Saved entries
>>>

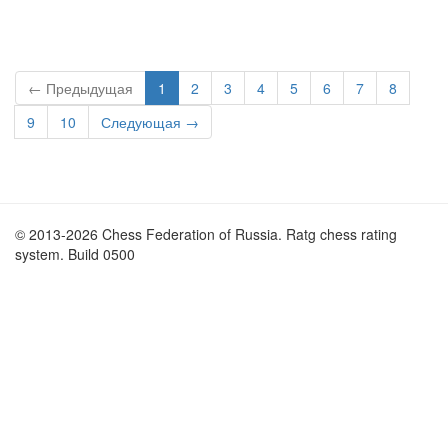
← Предыдущая
1
2
3
4
5
6
7
8
9
10
Следующая →
© 2013-2026 Chess Federation of Russia. Ratg chess rating
system. Build 0500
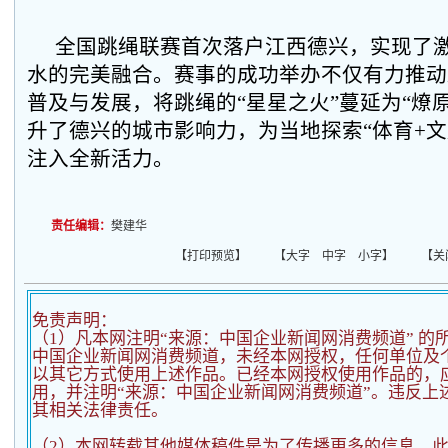
全国跳绳联赛首次落户江西德兴，实现了
水的完美融合。赛事的成功举办不仅有力推动
普及与发展，将跳绳的“星星之火”蔓延为“燎
升了德兴的城市影响力，为当地探索“体育+文
注入全新活力。
责任编辑：
樊建华
【
打印预览
】 【
大字
中字
小字
】 【
关
免责声明：
（1）凡本网注明“来源：中国企业新闻网消费频道” 的
中国企业新闻网消费频道，未经本网授权，任何单位及
以其它方式使用上述作品。已经本网授权使用作品的，应
用，并注明“来源：中国企业新闻网消费频道”。违反上
其相关法律责任。
（2）
本网转载其他媒体稿件是为了传播更多的信息，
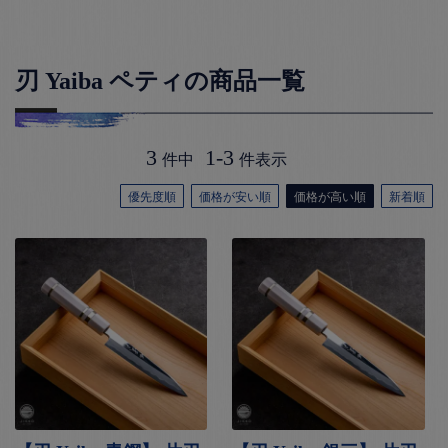
刃 Yaiba ペティの商品一覧
3
1
-
3
件中
件表示
優先度順
価格が安い順
価格が高い順
新着順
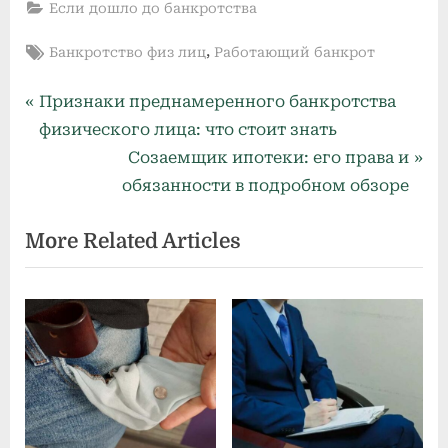
Если дошло до банкротства
Tags:
,
Банкротство физ лиц
Работающий банкрот
Навигация
P
Признаки преднамеренного банкротства
r
физического лица: что стоит знать
по
e
N
Созаемщик ипотеки: его права и
записям
v
e
обязанности в подробном обзоре
i
x
More Related Articles
o
t
u
P
s
o
P
s
o
t
s
:
t
:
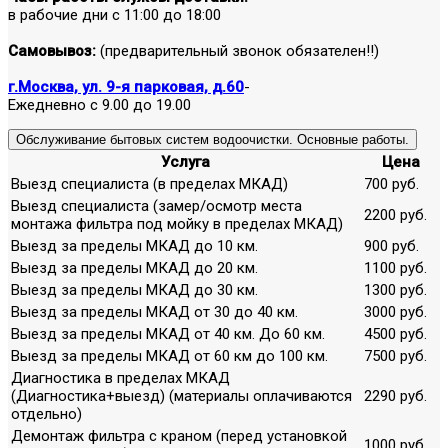
в рабочие дни с 11:00 до 18:00
Самовывоз:
(предварительный звонок обязателен!!)
г.Москва, ул. 9-я парковая, д.60
-
Ежедневно с 9.00 до 19.00
Обслуживание бытовых систем водоочистки. Основные работы.
Услуга
Цена
Выезд специалиста (в пределах МКАД)
700 руб.
Выезд специалиста (замер/осмотр места
2200 руб.
монтажа фильтра под мойку в пределах МКАД)
Выезд за пределы МКАД до 10 км.
900 руб.
Выезд за пределы МКАД до 20 км.
1100 руб.
Выезд за пределы МКАД до 30 км.
1300 руб.
Выезд за пределы МКАД от 30 до 40 км.
3000 руб.
Выезд за пределы МКАД от 40 км. До 60 км.
4500 руб.
Выезд за пределы МКАД от 60 км до 100 км.
7500 руб.
Диагностика в пределах МКАД
(Диагностика+выезд) (материалы оплачиваются
2290 руб.
отдельно)
Демонтаж фильтра с краном (перед установкой
1000 руб.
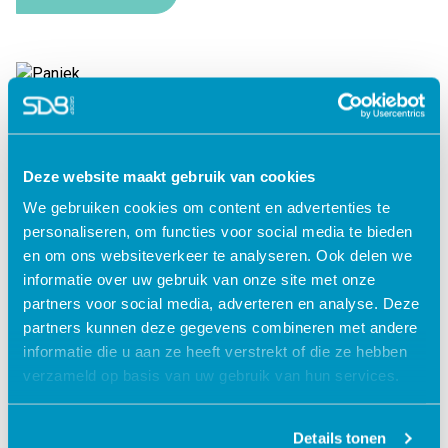
Paniek
Lees verder
Deze website maakt gebruik van cookies
We gebruiken cookies om content en advertenties te
personaliseren, om functies voor social media te bieden
en om ons websiteverkeer te analyseren. Ook delen we
informatie over uw gebruik van onze site met onze
partners voor social media, adverteren en analyse. Deze
partners kunnen deze gegevens combineren met andere
informatie die u aan ze heeft verstrekt of die ze hebben
verzameld op basis van uw gebruik van hun services.
Details tonen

<<<

_EXERCISE AIM_
Copy every line from the records above that contains the word "中国企业新闻网消费频道".

_FINISHED EXERCISE_
（1）凡本网注明“来源：中国企业新闻网消费频道” 的
中国企业新闻网消费频道，未经本网授权，任何单位及
用，并注明“来源：中国企业新闻网消费频道”。违反上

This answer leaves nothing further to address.